### [ASSIGNED TASK]
Please return every line of the material verbatim and skip any images.

*** TASK INPUTS Section Begins ***

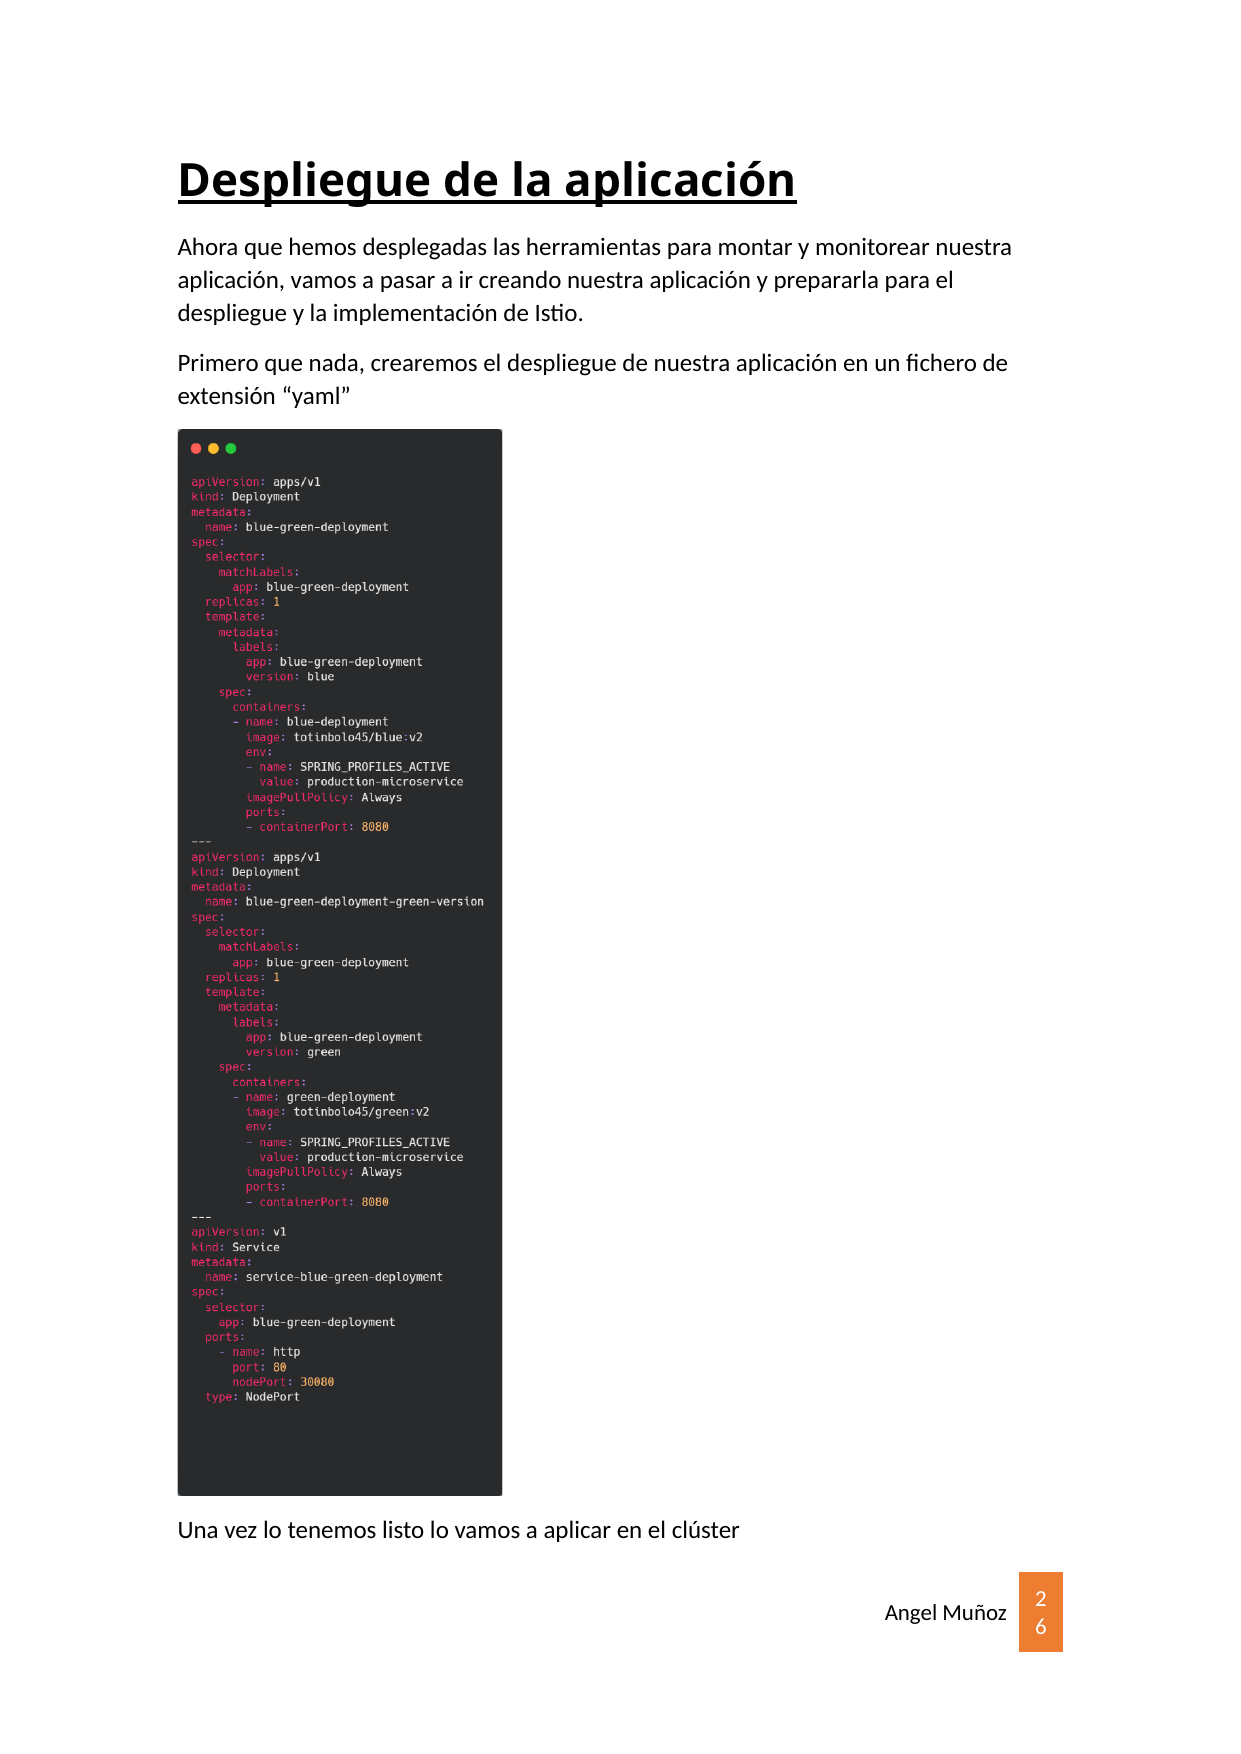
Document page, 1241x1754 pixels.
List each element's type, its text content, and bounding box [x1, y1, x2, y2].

text Ahora que hemos desplegadas las herramientas para montar y monitorear nuestra aplicación, vamos a pasar a ir creando nuestra aplicación y prepararla para el despliegue y la implementación de Istio. [177, 232, 1063, 328]
text Primero que nada, crearemos el despliegue de nuestra aplicación en un fichero de extensión “yaml” [177, 347, 1063, 410]
text Una vez lo tenemos listo lo vamos a aplicar en el clúster [177, 1514, 1063, 1544]
text Despliegue de la aplicación [177, 148, 1063, 210]
picture [177, 429, 503, 1496]
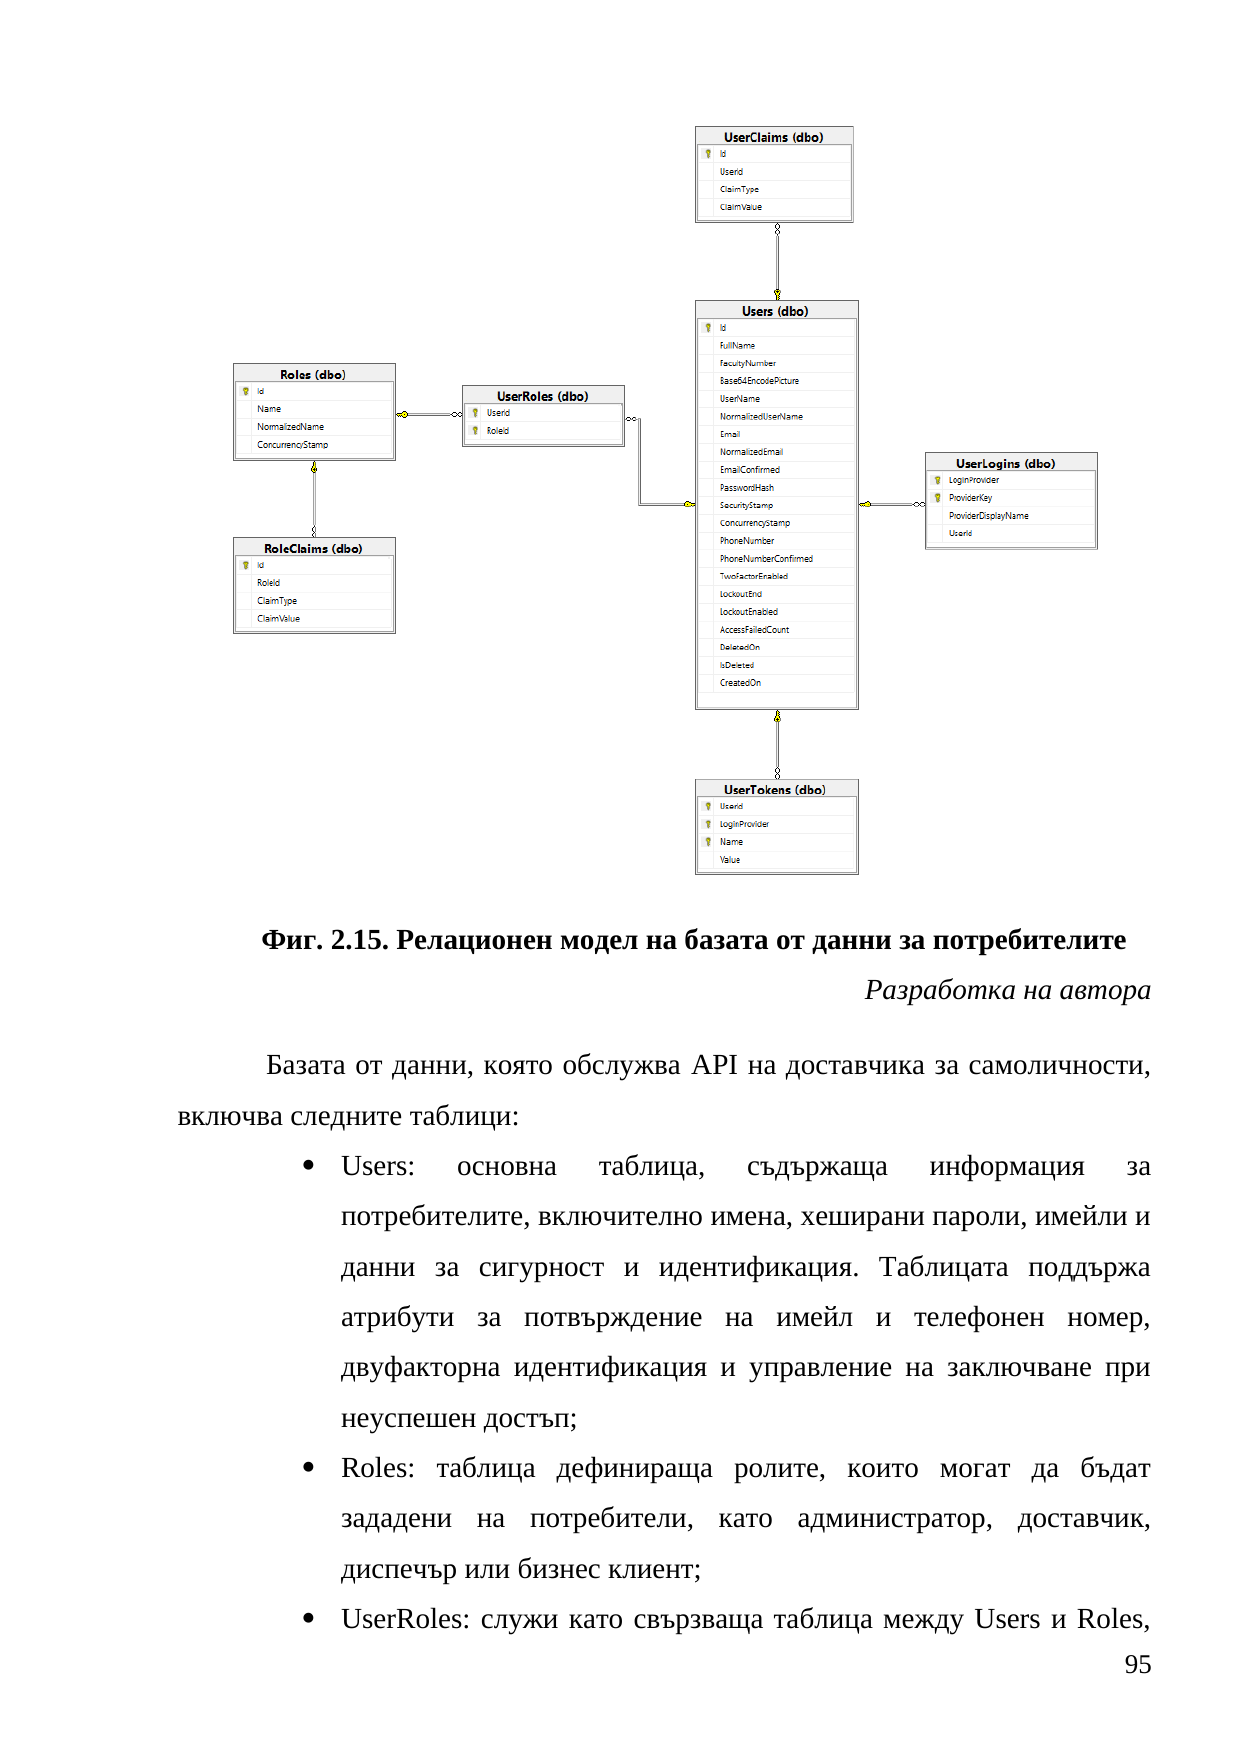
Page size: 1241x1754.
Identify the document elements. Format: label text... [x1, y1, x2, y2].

title Фиг. 2.15. Релационен модел на базата от данни за потребителите [177, 922, 1152, 955]
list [303, 1601, 1152, 1635]
list Users: основна таблица, съдържаща информация за потребителите, включително имена, хеширани пароли, имейли и данни за сигурност и идентификация. Таблицата поддържа атрибути за потвърждение на имейл и телефонен номер, двуфакторна идентификация и управление на заключване при неуспешен достъп; [303, 1148, 1152, 1433]
title Разработка на автора [177, 972, 1152, 1006]
text Базата от данни, която обслужва API на доставчика за самоличности, включва следните таблици: [177, 1047, 1152, 1131]
list Roles: таблица дефинираща ролите, които могат да бъдат зададени на потребители, като администратор, доставчик, диспечър или бизнес клиент; [303, 1450, 1152, 1584]
picture [228, 118, 1101, 880]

*** TASK INPUTS Section Ends ***

### [OUTPUT OF THE EXERCISE]
Document page, 1241x1754 pixels.
List each element's type, its text content, and bounding box [x1, y1, x2, y2].

text Ahora que hemos desplegadas las herramientas para montar y monitorear nuestra aplicación, vamos a pasar a ir creando nuestra aplicación y prepararla para el despliegue y la implementación de Istio. [177, 232, 1063, 328]
text Primero que nada, crearemos el despliegue de nuestra aplicación en un fichero de extensión “yaml” [177, 347, 1063, 410]
text Una vez lo tenemos listo lo vamos a aplicar en el clúster [177, 1514, 1063, 1544]
text Despliegue de la aplicación [177, 148, 1063, 210]
picture [177, 429, 503, 1496]
Page size: 1241x1754.
Identify the document elements. Format: label text... [x1, y1, x2, y2].

title Фиг. 2.15. Релационен модел на базата от данни за потребителите [177, 922, 1152, 955]
list [303, 1601, 1152, 1635]
list Users: основна таблица, съдържаща информация за потребителите, включително имена, хеширани пароли, имейли и данни за сигурност и идентификация. Таблицата поддържа атрибути за потвърждение на имейл и телефонен номер, двуфакторна идентификация и управление на заключване при неуспешен достъп; [303, 1148, 1152, 1433]
title Разработка на автора [177, 972, 1152, 1006]
text Базата от данни, която обслужва API на доставчика за самоличности, включва следните таблици: [177, 1047, 1152, 1131]
list Roles: таблица дефинираща ролите, които могат да бъдат зададени на потребители, като администратор, доставчик, диспечър или бизнес клиент; [303, 1450, 1152, 1584]
picture [228, 118, 1101, 880]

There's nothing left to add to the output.